調査課のヒラ隊員がとび口をもって寝室であった場所をほじくり返している。しばらくして、「居たー」と間延びした声をあげた。暑さのせいで疲れ切っているのだろう(あるいは慣れか)、焼死体の憐れな見た目にも鼻をつく異臭にも鈍感になっている。
逃げ遅れ者の発見を知らせる声に導かれるように、警察官と消防の火災調査員たちが集まる。
近づくほどに、木や化学製品の燃えた臭いを軽く飛び越えるほどの異臭が強くなる。人が焼ける臭いだ。血の臭いや腐臭ほどは刺激は強くないものの、消火された家の残骸から立ち昇る湿気と合わさって、鼻の奥がツンと痛む。
思わず右手の甲で鼻を押さえた吾郎に、相棒の園田が声をかけた。
「行こう」
「ああ」
ふうっと大きく息を吐き、心を落ち着けると、吾郎は焼け落ちて瓦礫まみれの家屋だったものの中へ足を踏み入れた。
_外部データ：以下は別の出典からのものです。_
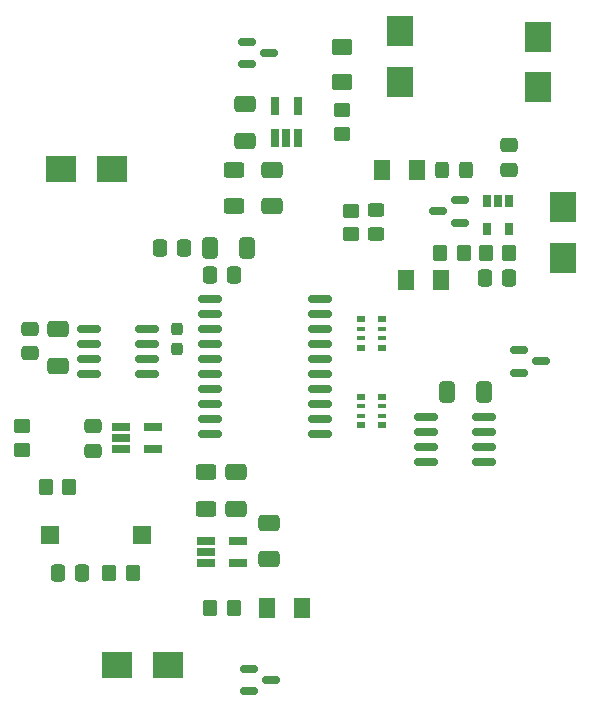
<source format=gtp>
%TF.GenerationSoftware,KiCad,Pcbnew,(6.0.1)*%
%TF.CreationDate,2022-08-06T00:30:52-06:00*%
%TF.ProjectId,main_board,6d61696e-5f62-46f6-9172-642e6b696361,1.4*%
%TF.SameCoordinates,Original*%
%TF.FileFunction,Paste,Top*%
%TF.FilePolarity,Positive*%
%FSLAX46Y46*%
G04 Gerber Fmt 4.6, Leading zero omitted, Abs format (unit mm)*
G04 Created by KiCad (PCBNEW (6.0.1)) date 2022-08-06 00:30:52*
%MOMM*%
%LPD*%
G01*
G04 APERTURE LIST*
G04 Aperture macros list*
%AMRoundRect*
0 Rectangle with rounded corners*
0 $1 Rounding radius*
0 $2 $3 $4 $5 $6 $7 $8 $9 X,Y pos of 4 corners*
0 Add a 4 corners polygon primitive as box body*
4,1,4,$2,$3,$4,$5,$6,$7,$8,$9,$2,$3,0*
0 Add four circle primitives for the rounded corners*
1,1,$1+$1,$2,$3*
1,1,$1+$1,$4,$5*
1,1,$1+$1,$6,$7*
1,1,$1+$1,$8,$9*
0 Add four rect primitives between the rounded corners*
20,1,$1+$1,$2,$3,$4,$5,0*
20,1,$1+$1,$4,$5,$6,$7,0*
20,1,$1+$1,$6,$7,$8,$9,0*
20,1,$1+$1,$8,$9,$2,$3,0*%
G04 Aperture macros list end*
%ADD10RoundRect,0.250001X-0.462499X-0.624999X0.462499X-0.624999X0.462499X0.624999X-0.462499X0.624999X0*%
%ADD11RoundRect,0.250000X-0.350000X-0.450000X0.350000X-0.450000X0.350000X0.450000X-0.350000X0.450000X0*%
%ADD12R,1.560000X0.650000*%
%ADD13R,2.500000X2.300000*%
%ADD14RoundRect,0.250000X0.350000X0.450000X-0.350000X0.450000X-0.350000X-0.450000X0.350000X-0.450000X0*%
%ADD15RoundRect,0.250000X-0.625000X0.400000X-0.625000X-0.400000X0.625000X-0.400000X0.625000X0.400000X0*%
%ADD16RoundRect,0.150000X-0.587500X-0.150000X0.587500X-0.150000X0.587500X0.150000X-0.587500X0.150000X0*%
%ADD17RoundRect,0.150000X-0.825000X-0.150000X0.825000X-0.150000X0.825000X0.150000X-0.825000X0.150000X0*%
%ADD18RoundRect,0.150000X0.587500X0.150000X-0.587500X0.150000X-0.587500X-0.150000X0.587500X-0.150000X0*%
%ADD19RoundRect,0.250001X-0.624999X0.462499X-0.624999X-0.462499X0.624999X-0.462499X0.624999X0.462499X0*%
%ADD20RoundRect,0.250000X0.337500X0.475000X-0.337500X0.475000X-0.337500X-0.475000X0.337500X-0.475000X0*%
%ADD21RoundRect,0.250000X-0.475000X0.337500X-0.475000X-0.337500X0.475000X-0.337500X0.475000X0.337500X0*%
%ADD22RoundRect,0.250000X0.625000X-0.400000X0.625000X0.400000X-0.625000X0.400000X-0.625000X-0.400000X0*%
%ADD23RoundRect,0.250000X0.650000X-0.412500X0.650000X0.412500X-0.650000X0.412500X-0.650000X-0.412500X0*%
%ADD24R,0.800000X0.500000*%
%ADD25R,0.800000X0.400000*%
%ADD26R,2.300000X2.500000*%
%ADD27RoundRect,0.250000X-0.450000X0.350000X-0.450000X-0.350000X0.450000X-0.350000X0.450000X0.350000X0*%
%ADD28R,0.700000X1.000000*%
%ADD29R,1.500000X1.500000*%
%ADD30R,0.650000X1.560000*%
%ADD31RoundRect,0.250001X0.462499X0.624999X-0.462499X0.624999X-0.462499X-0.624999X0.462499X-0.624999X0*%
%ADD32RoundRect,0.250000X0.412500X0.650000X-0.412500X0.650000X-0.412500X-0.650000X0.412500X-0.650000X0*%
%ADD33RoundRect,0.237500X0.237500X-0.300000X0.237500X0.300000X-0.237500X0.300000X-0.237500X-0.300000X0*%
%ADD34RoundRect,0.250000X-0.325000X-0.450000X0.325000X-0.450000X0.325000X0.450000X-0.325000X0.450000X0*%
%ADD35RoundRect,0.150000X-0.875000X-0.150000X0.875000X-0.150000X0.875000X0.150000X-0.875000X0.150000X0*%
%ADD36RoundRect,0.250000X0.450000X-0.325000X0.450000X0.325000X-0.450000X0.325000X-0.450000X-0.325000X0*%
%ADD37RoundRect,0.250000X-0.650000X0.412500X-0.650000X-0.412500X0.650000X-0.412500X0.650000X0.412500X0*%
%ADD38RoundRect,0.250000X0.475000X-0.337500X0.475000X0.337500X-0.475000X0.337500X-0.475000X-0.337500X0*%
%ADD39RoundRect,0.250000X-0.337500X-0.475000X0.337500X-0.475000X0.337500X0.475000X-0.337500X0.475000X0*%
G04 APERTURE END LIST*
D10*
X125317500Y-103310000D03*
X128292500Y-103310000D03*
D11*
X96885000Y-130100000D03*
X98885000Y-130100000D03*
D12*
X110442500Y-134710000D03*
X110442500Y-135660000D03*
X110442500Y-136610000D03*
X113142500Y-136610000D03*
X113142500Y-134710000D03*
D13*
X102950000Y-145200000D03*
X107250000Y-145200000D03*
D14*
X112792500Y-140410000D03*
X110792500Y-140410000D03*
D15*
X112817500Y-103275000D03*
X112817500Y-106375000D03*
D16*
X136980000Y-118560000D03*
X136980000Y-120460000D03*
X138855000Y-119510000D03*
D17*
X100517500Y-116735000D03*
X100517500Y-118005000D03*
X100517500Y-119275000D03*
X100517500Y-120545000D03*
X105467500Y-120545000D03*
X105467500Y-119275000D03*
X105467500Y-118005000D03*
X105467500Y-116735000D03*
D18*
X131955000Y-107760000D03*
X131955000Y-105860000D03*
X130080000Y-106810000D03*
D19*
X121950000Y-95862500D03*
X121950000Y-92887500D03*
D20*
X108617500Y-109910000D03*
X106542500Y-109910000D03*
D12*
X105967500Y-125060000D03*
X105967500Y-126960000D03*
X103267500Y-126960000D03*
X103267500Y-126010000D03*
X103267500Y-125060000D03*
D21*
X100900000Y-124972500D03*
X100900000Y-127047500D03*
D22*
X110442500Y-131960000D03*
X110442500Y-128860000D03*
D23*
X115817500Y-136272500D03*
X115817500Y-133147500D03*
D24*
X125367500Y-118335000D03*
D25*
X125367500Y-117535000D03*
X125367500Y-116735000D03*
D24*
X125367500Y-115935000D03*
X123567500Y-115935000D03*
D25*
X123567500Y-116735000D03*
X123567500Y-117535000D03*
D24*
X123567500Y-118335000D03*
D26*
X140667500Y-106460000D03*
X140667500Y-110760000D03*
D27*
X94900000Y-125010000D03*
X94900000Y-127010000D03*
D23*
X113750000Y-97687500D03*
X113750000Y-100812500D03*
D17*
X129042500Y-124180000D03*
X129042500Y-125450000D03*
X129042500Y-126720000D03*
X129042500Y-127990000D03*
X133992500Y-127990000D03*
X133992500Y-126720000D03*
X133992500Y-125450000D03*
X133992500Y-124180000D03*
D26*
X126900000Y-95850000D03*
X126900000Y-91550000D03*
D14*
X132267500Y-110310000D03*
X130267500Y-110310000D03*
D28*
X136117500Y-105910000D03*
X135167500Y-105910000D03*
X134217500Y-105910000D03*
X134217500Y-108310000D03*
X136117500Y-108310000D03*
D23*
X113017500Y-131972500D03*
X113017500Y-128847500D03*
D29*
X105000000Y-134200000D03*
X97200000Y-134200000D03*
D16*
X115770000Y-93375000D03*
X113895000Y-94325000D03*
X113895000Y-92425000D03*
X115937500Y-146500000D03*
X114062500Y-147450000D03*
X114062500Y-145550000D03*
D26*
X138600000Y-96300000D03*
X138600000Y-92000000D03*
D10*
X115605000Y-140410000D03*
X118580000Y-140410000D03*
D30*
X116300000Y-97900000D03*
X118200000Y-97900000D03*
X118200000Y-100600000D03*
X117250000Y-100600000D03*
X116300000Y-100600000D03*
D13*
X98150000Y-103200000D03*
X102450000Y-103200000D03*
D31*
X127412500Y-112600000D03*
X130387500Y-112600000D03*
D32*
X133980000Y-122110000D03*
X130855000Y-122110000D03*
D33*
X107992500Y-118460000D03*
X107992500Y-116735000D03*
D24*
X123567500Y-122510000D03*
D25*
X123567500Y-123310000D03*
X123567500Y-124110000D03*
D24*
X123567500Y-124910000D03*
X125367500Y-124910000D03*
D25*
X125367500Y-124110000D03*
X125367500Y-123310000D03*
D24*
X125367500Y-122510000D03*
D27*
X122717500Y-106732500D03*
X122717500Y-108732500D03*
D34*
X130442500Y-103260000D03*
X132492500Y-103260000D03*
D14*
X136117500Y-110310000D03*
X134117500Y-110310000D03*
D32*
X113892500Y-109910000D03*
X110767500Y-109910000D03*
D14*
X104250000Y-137400000D03*
X102250000Y-137400000D03*
D27*
X121950000Y-100250000D03*
X121950000Y-98250000D03*
D20*
X112842500Y-112210000D03*
X110767500Y-112210000D03*
D35*
X110767500Y-114195000D03*
X110767500Y-115465000D03*
X110767500Y-116735000D03*
X110767500Y-118005000D03*
X110767500Y-119275000D03*
X110767500Y-120545000D03*
X110767500Y-121815000D03*
X110767500Y-123085000D03*
X110767500Y-124355000D03*
X110767500Y-125625000D03*
X120067500Y-125625000D03*
X120067500Y-124355000D03*
X120067500Y-123085000D03*
X120067500Y-121815000D03*
X120067500Y-120545000D03*
X120067500Y-119275000D03*
X120067500Y-118005000D03*
X120067500Y-116735000D03*
X120067500Y-115465000D03*
X120067500Y-114195000D03*
D23*
X97917500Y-119860000D03*
X97917500Y-116735000D03*
D36*
X124817500Y-108735000D03*
X124817500Y-106685000D03*
D37*
X116017500Y-103262500D03*
X116017500Y-106387500D03*
D38*
X95567500Y-118810000D03*
X95567500Y-116735000D03*
D39*
X97912500Y-137400000D03*
X99987500Y-137400000D03*
D38*
X136117500Y-103260000D03*
X136117500Y-101185000D03*
D20*
X136117500Y-112410000D03*
X134042500Y-112410000D03*
M02*

</source>
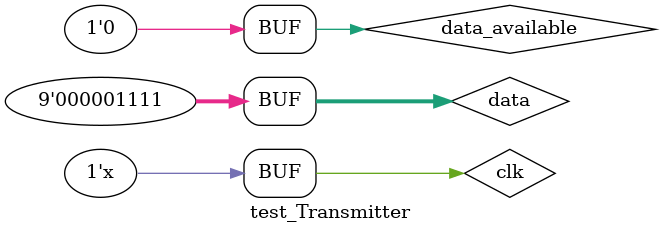
<source format=v>
`timescale 1ns / 1ps

module test_serial_transmitter ();

    reg [7:0] data;
    reg write;
    wire serial_line;

    reg clk = 0;
    always #5 clk = !clk;

    SerialTransmitter ut(
        data,
        write,
        serial_line,
        clk
    );

    initial begin
        #5;

        data <= 10;
        write <= 1;
        #10;

        data <= 20;
        write <= 1;
        #10;

        data <= 30;
        write <= 1;
        #10;

        write <= 0;
        #20;
    end
endmodule

module test_FIFO();

    reg [7:0] data_input = {0};
    reg r = 0;
    reg w = 0;
    wire [7:0] data_out;
    wire ff;
    wire ee;

    reg clk = 0;
    always #5 clk = !clk;

    FIFO ut(
        data_input,
        data_out,
        ff,
        ee,
        r,
        w,
        clk
    );

    initial begin
        #5;

        data_input <= 8'hF0;
        w <= 1;
        #20;

        data_input <= 8'h0F;
        w <= 1;
        #20;

        w <= 0;
        r <= 1;
        #20;

        #20;
    end
endmodule


module test_Controller ();

    wire data_available;
    wire [8:0]data_output;
    wire read_data;

    reg data_fetched_by_transmitter = 0;
    reg [7:0]data_input = {0};
    reg no_data = 1;

    reg clk = 0;
    always #5 clk = !clk;

    Controller ut(
        data_available,
        data_output,
        read_data,
        data_fetched_by_transmitter,
        data_input,
        no_data,
        clk
    );

    initial
    begin
        #5;
        #20;

        data_input <= 8'hF0;
        no_data <= 0;
        #20;

        no_data <= 1;
        #20;

        #100;
        data_fetched_by_transmitter <= 1;
        #20;
        data_fetched_by_transmitter <= 0;
        #20;

        #100;
        data_input <= 8'h01;
        no_data <= 0;
        #20;
        no_data <= 1;
        #20;

        #100;
        data_fetched_by_transmitter <= 1;
        #20;
        data_fetched_by_transmitter <= 0;
        #20;
    end

endmodule

module test_Transmitter();
    reg [8:0] data = 9'b0;
    reg data_available = 0;
    
    reg clk = 0;
    always #5 clk = !clk;

    wire serial_line;
    wire data_fetched;

    Transmitter
    #(
       .DataLen(8)
    )
    ut
    (
        serial_line,
        data_fetched,
        data_available,
        data,
        clk
    );

    initial
    begin
        #5;

        data <= 8'b00_1100_11;
        data_available <= 1;
        #20;

        data_available <= 0;
        #500;
        #10;

        data <= 8'h0F;
        data_available <= 1;
        #20;

        data_available <= 0;
        #10;
    end
endmodule

</source>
遺体の周囲には調査員や鑑識が集まっておりその姿は見えにくいものの、長身の吾郎は、腰を落として書き物をしている警察官の頭の上から、それを見た。
真っ黒に焦げた人型の何か。周囲の瓦礫と同化しており、発見した消防隊員はよくぞこれが人間とわかったなと感心するほどだったが、よくよく目をこらすと、そげ落とされたように焼失した胸の辺りからピンク色の内臓の一部分だけがわずかに顔をのぞかせていた。
両足は膝下から、左手は肘から先が焼失しており、成人女性のわりにずいぶん小さく見える。
広い肩幅にがっちりとした体格、髪にはぽつぽつと白いものが混ざり始めている消防の主任調査員が、遺体に鼻がつくほど顔を近づけて、くんくんと臭いをかぐ。
「油の臭いはしませんね」
警察の鑑識も同じようにかいで同意した。「そのようですね」
吾郎はその行為を何度見ても見慣れることができないし、そもそも人の焼けた臭いがきつすぎて、油の臭いなど判別できる気がしない……と思うものの、やはりその道のプロにはわかるのだろうと納得している。
その後、遺体が存していた場所を記録するため壁からの距離を測り、大体の出火場所を特定して、残りの調査は翌日の朝から実施する算段をつけて、見張りのための地域課の署員だけを残し、お開きとなった。